Here is a set of simultaneous equations, $\sin x = \cos y = \sin (y-x)$. The ranges are \(0 < x < \frac{\pi}{2}\) and \(0 < y < \frac{\pi}{2}\). Find \(x\) and \(y\).

Answer:

It is easier to equate the equations with a parameter. Thus,

\[ \sin x = \cos y = \sin (y-x) = t\]

From the ranges of x and y, we can notice that \(\sin x = \cos y = t > 0\).  (Namely, both are more than zero.)  If we use \(\sin^2\theta + \cos^2\theta = 1\) and \(\sin x = t; \cos y = t \), we can have the following expressions for each:

\[ \cos x = \sqrt{1-t^2};  \sin y = \sqrt{1-t^2} \]

Now, we can rewrite \(\sin (y-x)\) by the addition formula as follows:

\[  \sin (y-x) = \sin y\cos x – \sin x\cos y  \]

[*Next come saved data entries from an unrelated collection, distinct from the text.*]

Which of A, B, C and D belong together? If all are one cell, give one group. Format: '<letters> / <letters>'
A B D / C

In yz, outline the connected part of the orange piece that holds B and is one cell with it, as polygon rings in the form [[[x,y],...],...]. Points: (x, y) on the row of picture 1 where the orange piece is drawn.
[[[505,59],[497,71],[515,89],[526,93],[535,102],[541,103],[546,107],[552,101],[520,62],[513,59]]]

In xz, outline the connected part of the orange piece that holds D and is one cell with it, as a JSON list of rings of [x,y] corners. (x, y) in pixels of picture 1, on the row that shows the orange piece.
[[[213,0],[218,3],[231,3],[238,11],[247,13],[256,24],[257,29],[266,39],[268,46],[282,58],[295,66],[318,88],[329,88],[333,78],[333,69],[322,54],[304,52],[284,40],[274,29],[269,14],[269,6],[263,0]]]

\[  = \sqrt{1-t^2}\cdot\sqrt{1-t^2}-t\cdot t  \]

\[  = (1-t^2) – t^2  \]

\[  = 1 – 2t^2  \]

Since \(\sin(y-x) = t\), we have

\[ 1 – 2t^2 = t\]

Therefore,

\[ 2t^2 + t – 1 = 0 \]

\[ (2t – 1)(t – 1) = 0\]

The solution is that \(t=\frac{1}{2}\) because \(t>0\).

This gives \(\sin x = \cos y = \frac{1}{2}\). Hence we obtain \(x = \frac{\pi}{6}\) and \(y = \frac{\pi}{3}\).

Well, it might be tricky, but try to stick to find out every expression with \(t\)!